Maryland legislators need to stop producing knee-jerk, headline-grabbing gun laws that do nothing but harm law-abiding citizens. I hope Gov.-elect Robert L. Ehrlich Jr. will fulfill his campaign promise to review every law on the sale of handguns.

Anthony P. Gallo


Turn the gun shops into pizza parlors

The Jan. 1 Sun reported that Sanford Abrams, gun store owner and officer of the Maryland Licensed Firearms Dealers Association, was complaining that the new state law requiring guns to have safety locks may force him to close his gun store and open a pizza parlor instead ("New gun law caught in cross fire between dealers and supporters").

Guns sold by gun stores kill tens of thousands of Americans every year, through homicides, suicides and accidents. Pizza may raise our cholesterol but otherwise is rather benign.

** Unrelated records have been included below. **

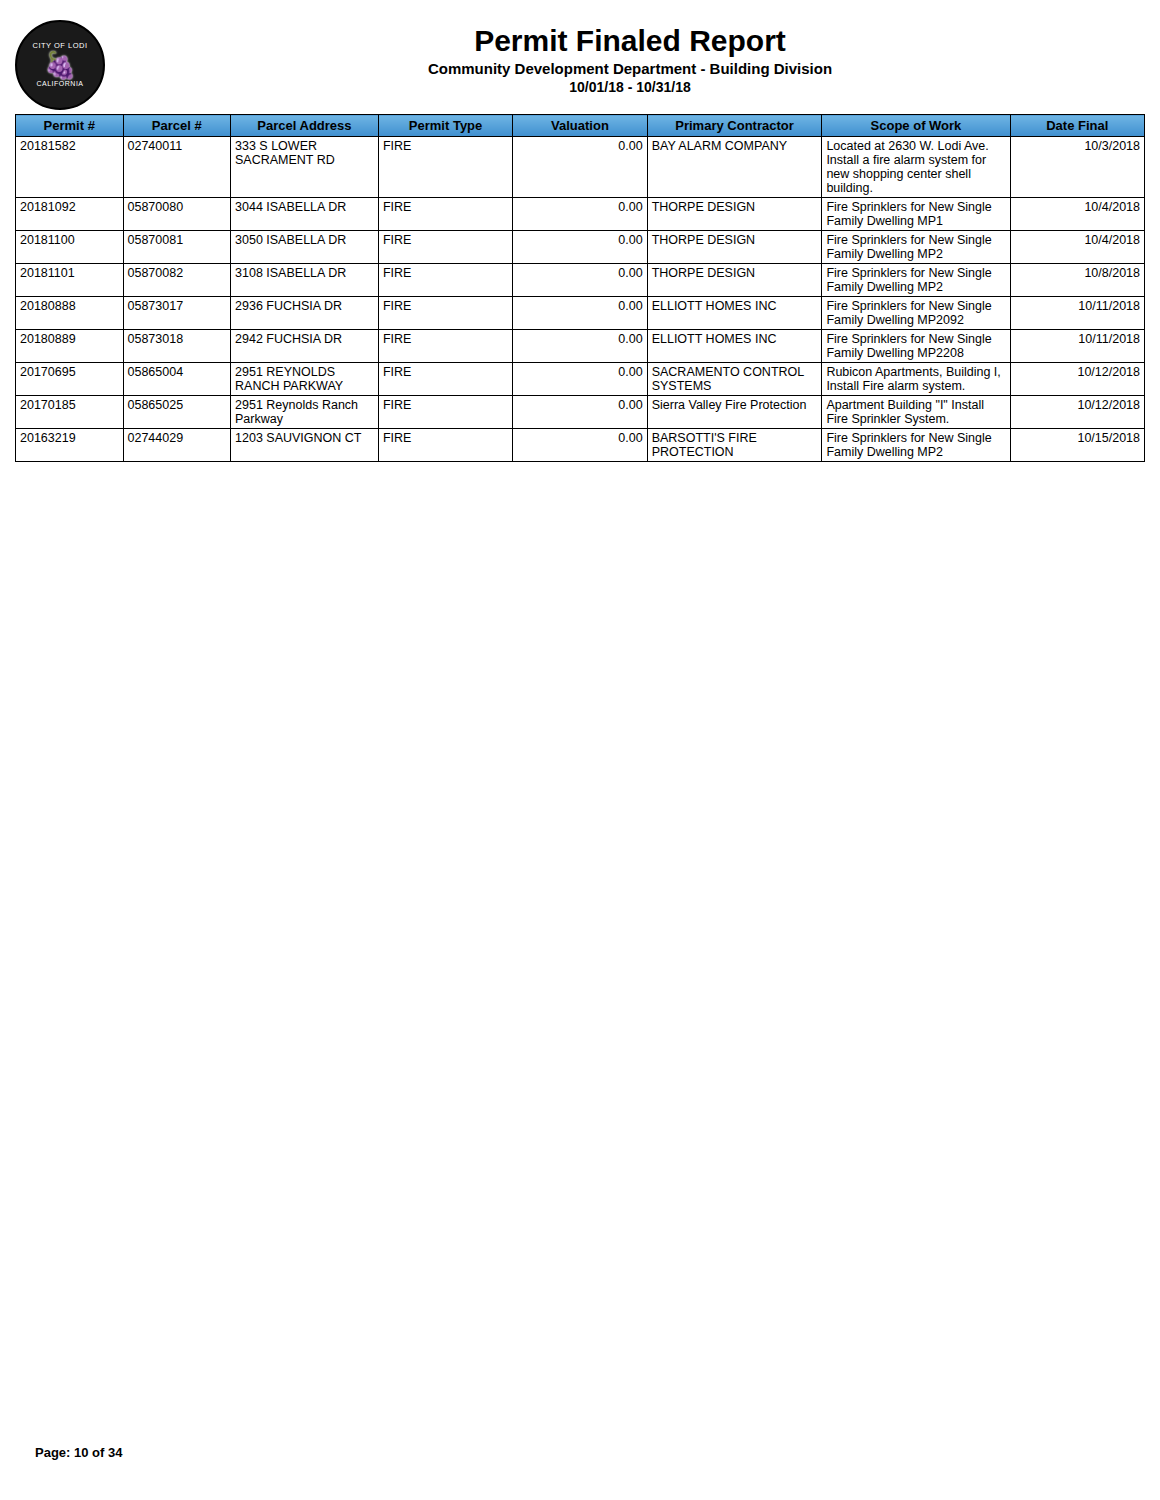CITY OF LODI
🍇
CALIFORNIA
Permit Finaled Report
Community Development Department - Building Division
10/01/18 - 10/31/18
| Permit # | Parcel # | Parcel Address | Permit Type | Valuation | Primary Contractor | Scope of Work | Date Final |
| --- | --- | --- | --- | --- | --- | --- | --- |
| 20181582 | 02740011 | 333 S LOWER SACRAMENT RD | FIRE | 0.00 | BAY ALARM COMPANY | Located at 2630 W. Lodi Ave. Install a fire alarm system for new shopping center shell building. | 10/3/2018 |
| 20181092 | 05870080 | 3044 ISABELLA DR | FIRE | 0.00 | THORPE DESIGN | Fire Sprinklers for New Single Family Dwelling MP1 | 10/4/2018 |
| 20181100 | 05870081 | 3050 ISABELLA DR | FIRE | 0.00 | THORPE DESIGN | Fire Sprinklers for New Single Family Dwelling MP2 | 10/4/2018 |
| 20181101 | 05870082 | 3108 ISABELLA DR | FIRE | 0.00 | THORPE DESIGN | Fire Sprinklers for New Single Family Dwelling MP2 | 10/8/2018 |
| 20180888 | 05873017 | 2936 FUCHSIA DR | FIRE | 0.00 | ELLIOTT HOMES INC | Fire Sprinklers for New Single Family Dwelling MP2092 | 10/11/2018 |
| 20180889 | 05873018 | 2942 FUCHSIA DR | FIRE | 0.00 | ELLIOTT HOMES INC | Fire Sprinklers for New Single Family Dwelling MP2208 | 10/11/2018 |
| 20170695 | 05865004 | 2951 REYNOLDS RANCH PARKWAY | FIRE | 0.00 | SACRAMENTO CONTROL SYSTEMS | Rubicon Apartments, Building I, Install Fire alarm system. | 10/12/2018 |
| 20170185 | 05865025 | 2951 Reynolds Ranch Parkway | FIRE | 0.00 | Sierra Valley Fire Protection | Apartment Building "I" Install Fire Sprinkler System. | 10/12/2018 |
| 20163219 | 02744029 | 1203 SAUVIGNON CT | FIRE | 0.00 | BARSOTTI'S FIRE PROTECTION | Fire Sprinklers for New Single Family Dwelling MP2 | 10/15/2018 |
Page: 10 of 34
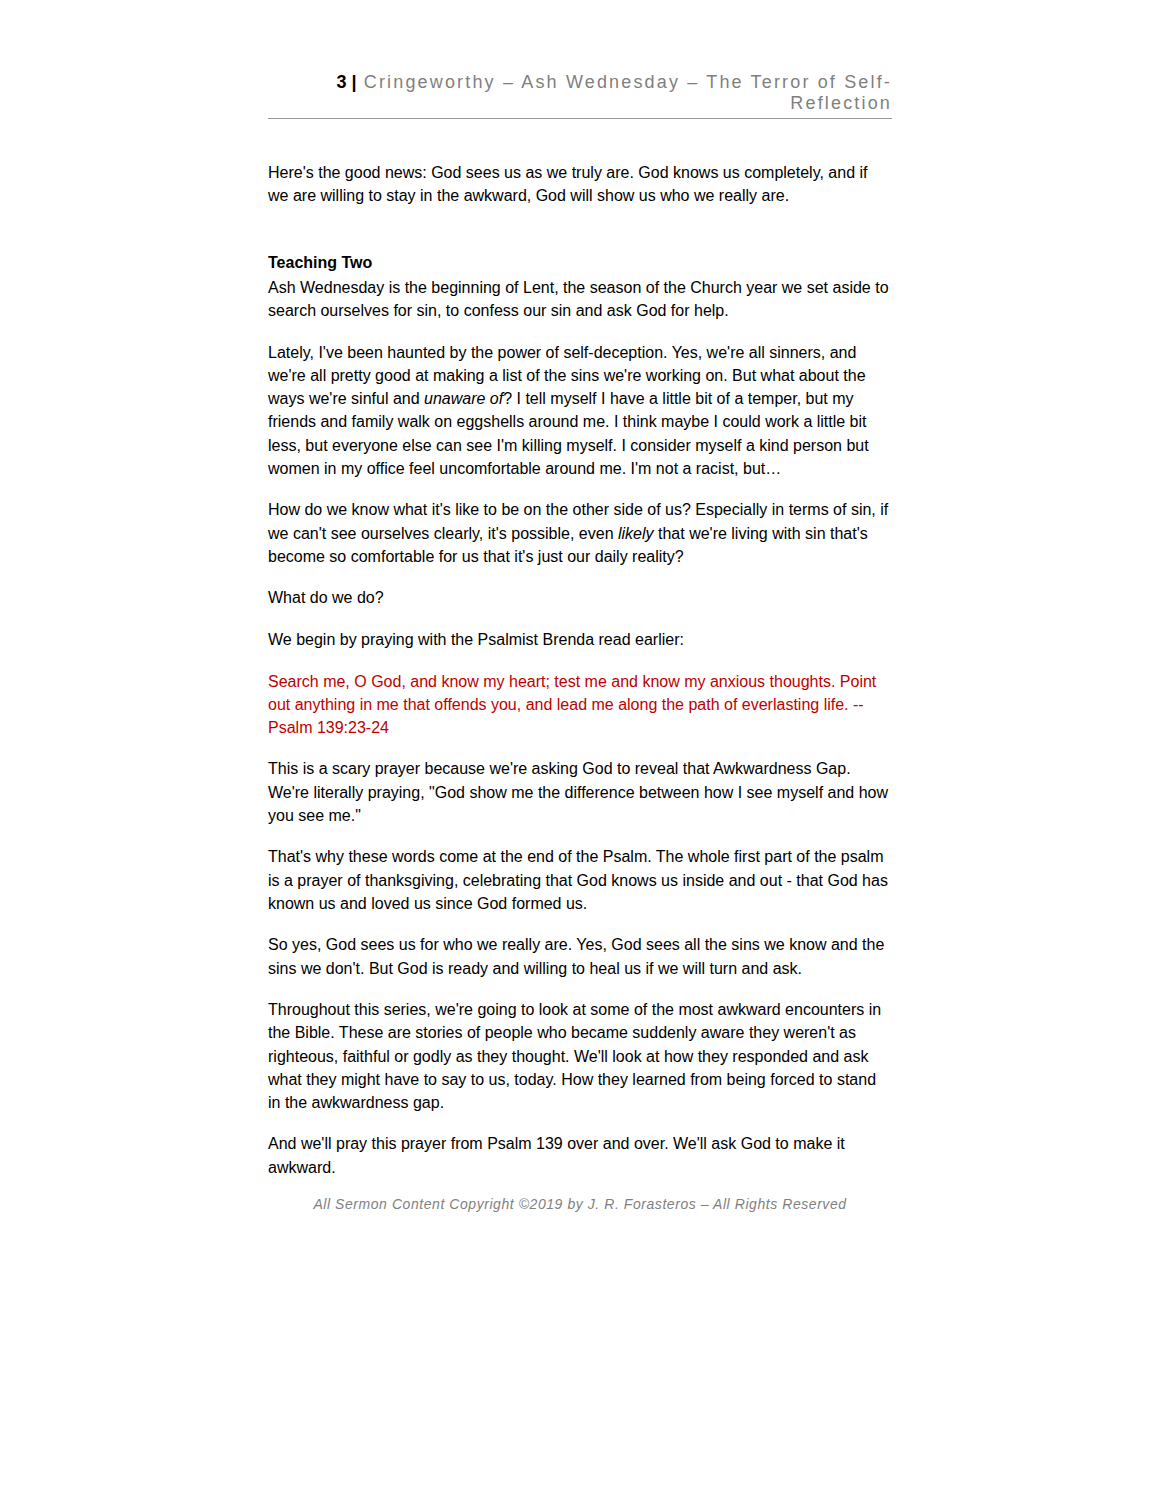3 | Cringeworthy – Ash Wednesday – The Terror of Self-Reflection
Here's the good news: God sees us as we truly are. God knows us completely, and if we are willing to stay in the awkward, God will show us who we really are.
Teaching Two
Ash Wednesday is the beginning of Lent, the season of the Church year we set aside to search ourselves for sin, to confess our sin and ask God for help.
Lately, I've been haunted by the power of self-deception. Yes, we're all sinners, and we're all pretty good at making a list of the sins we're working on. But what about the ways we're sinful and unaware of? I tell myself I have a little bit of a temper, but my friends and family walk on eggshells around me. I think maybe I could work a little bit less, but everyone else can see I'm killing myself. I consider myself a kind person but women in my office feel uncomfortable around me. I'm not a racist, but…
How do we know what it's like to be on the other side of us? Especially in terms of sin, if we can't see ourselves clearly, it's possible, even likely that we're living with sin that's become so comfortable for us that it's just our daily reality?
What do we do?
We begin by praying with the Psalmist Brenda read earlier:
Search me, O God, and know my heart; test me and know my anxious thoughts. Point out anything in me that offends you, and lead me along the path of everlasting life. -- Psalm 139:23-24
This is a scary prayer because we're asking God to reveal that Awkwardness Gap. We're literally praying, "God show me the difference between how I see myself and how you see me."
That's why these words come at the end of the Psalm. The whole first part of the psalm is a prayer of thanksgiving, celebrating that God knows us inside and out - that God has known us and loved us since God formed us.
So yes, God sees us for who we really are. Yes, God sees all the sins we know and the sins we don't. But God is ready and willing to heal us if we will turn and ask.
Throughout this series, we're going to look at some of the most awkward encounters in the Bible. These are stories of people who became suddenly aware they weren't as righteous, faithful or godly as they thought. We'll look at how they responded and ask what they might have to say to us, today. How they learned from being forced to stand in the awkwardness gap.
And we'll pray this prayer from Psalm 139 over and over. We'll ask God to make it awkward.
All Sermon Content Copyright ©2019 by J. R. Forasteros – All Rights Reserved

I would celebrate the day gun dealers close their gun shops and open pizza parlors instead.

Alan Cohen


Delegate's priorities seem to be misplaced

Baltimore is in its depressed position of high unemployment, high crime and low education test scores because of the confused priorities of some of its elected officials.

Recently, the city's school system exceeded its budget and responded by laying off teachers and teacher's aides and cutting summer school. I did not read of any organized protests by any Baltimore elected officials.

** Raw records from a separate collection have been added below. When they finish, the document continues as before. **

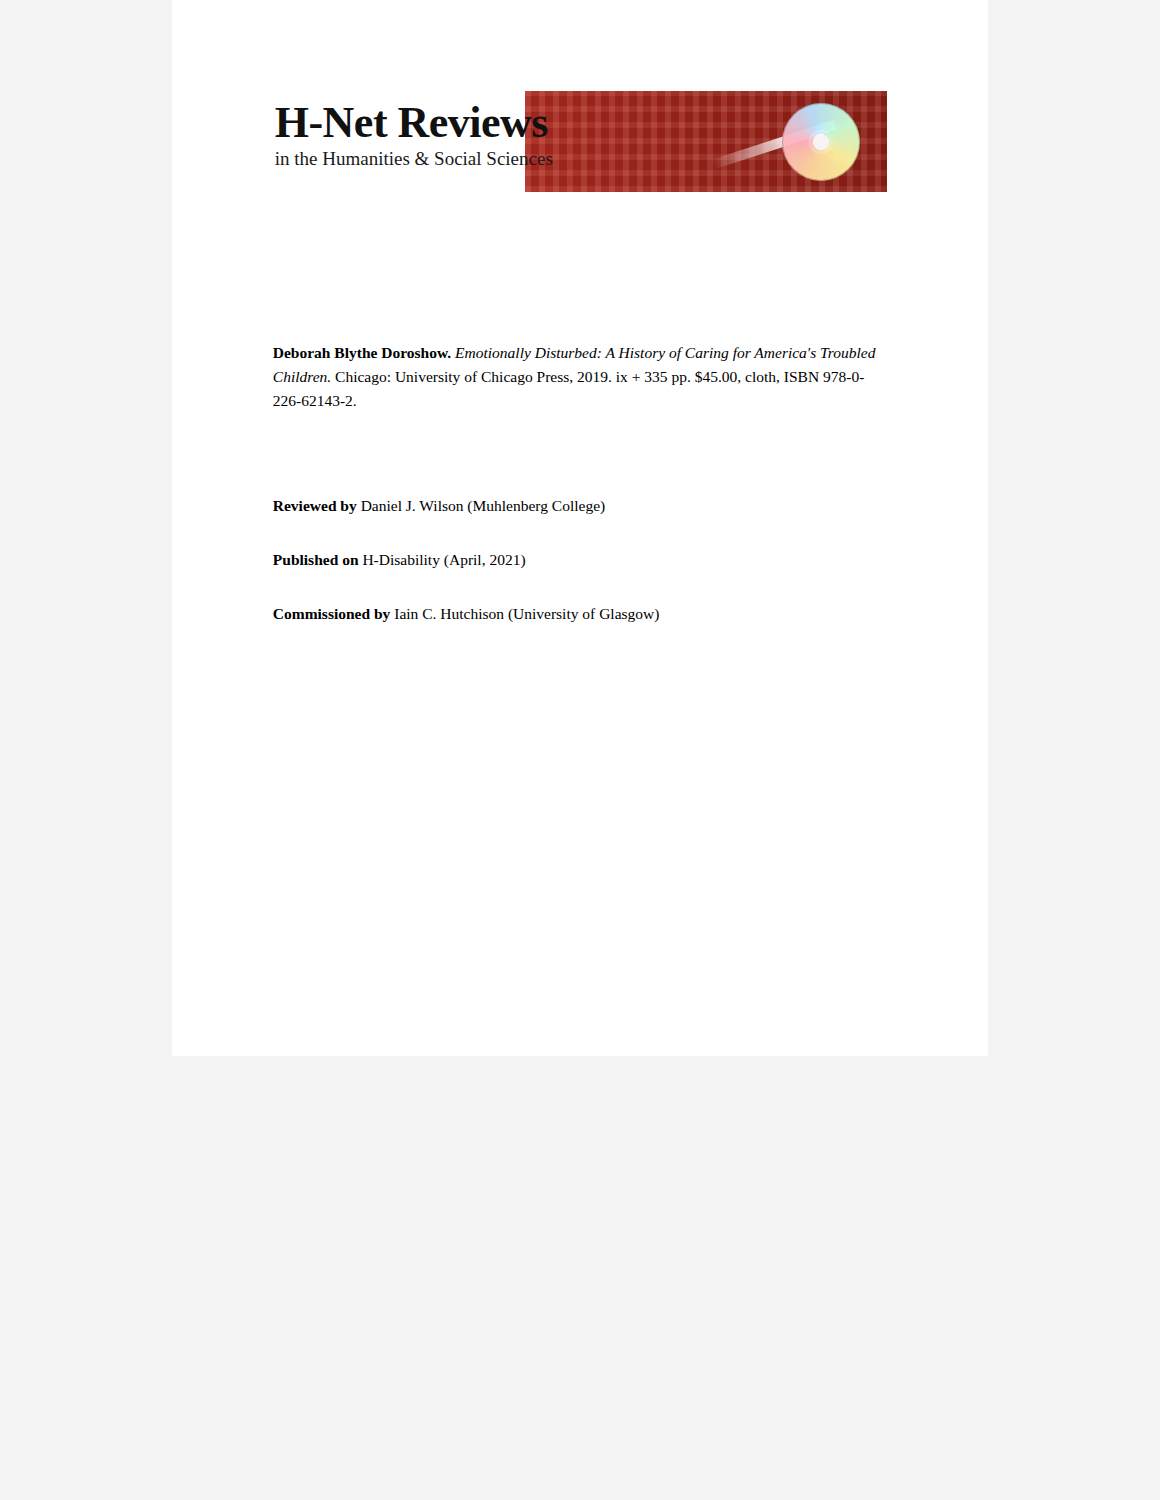H-Net Reviews
in the Humanities & Social Sciences
Deborah Blythe Doroshow. Emotionally Disturbed: A History of Caring for America's Troubled Children. Chicago: University of Chicago Press, 2019. ix + 335 pp. $45.00, cloth, ISBN 978-0-226-62143-2.
Reviewed by Daniel J. Wilson (Muhlenberg College)
Published on H-Disability (April, 2021)
Commissioned by Iain C. Hutchison (University of Glasgow)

Yet, as Baltimore is listed as one of the five most violent cities in the country and had 253 murders in 2002 (a significant number of which were killings of juveniles), Del. Salima S. Marriott organized protests in Annapolis asking Gov. Parris N. Glendening to release 10 convicted murderers ("Annapolis vigil for life-term prisoners," Jan. 1).

Where was Ms. Marriott when the teachers lost their jobs?

I guess she does not understand that education is the key to success or that by providing students summer school might reduce the city's extremely high juvenile homicide rate.

Vance T. Morris

Ellicott City

Scary neighbors hurt the west side

Reading about Brenda Meier's "courage" for being an urban "pioneer" resident of Baltimore's west side ("Uncertain, but staying put," Jan. 2), I found no mention of why she should be considered courageous or why her street turns into a "ghost town" nearby. Or why she has never visited her neighborhood's "remodeled" Lexington Market.

All I know is that whenever I have to drive through this urban desolation, day or night, I make certain all my car doors are locked. And on my last visit to Lexington Market, non-shoppers hanging out there scared the heck out of me and I left.

Jack Sherwood

Severna Park

Keep Loyola project out of Woodberry

The Sun reported that a component of the feud between state Sen. Joan Carter Conway and Mayor Martin O'Malley is reports of how the mayor has neglected neighborhoods ("Key campaign ally now among mayor's most blunt critics," Jan. 3).

The mayor could prove his critics wrong by reversing his position and rejecting Loyola College's land grab in the Woodberry neighborhood.

Even more, he could accept the collective wisdom of the communities and adopt a Woodberry Comprehensive Plan, thus rejecting the disconnected, piecemeal development that his Planning Department prefers.

The Loyola project is a colossal mistake and has no place in Woodberry.

Myles Hoenig


Judge Boone finally gets some credit

As a Baltimore County lawyer who has practiced in Towson for 16 years, it is with bittersweet emotion that I see Judge A. Gordon Boone Jr. finally getting the attention he so richly deserves as his mandatory retirement approaches ("A colorful life on the bench," Jan. 6). It seems people such as Judge Boone aren't truly appreciated until they retire.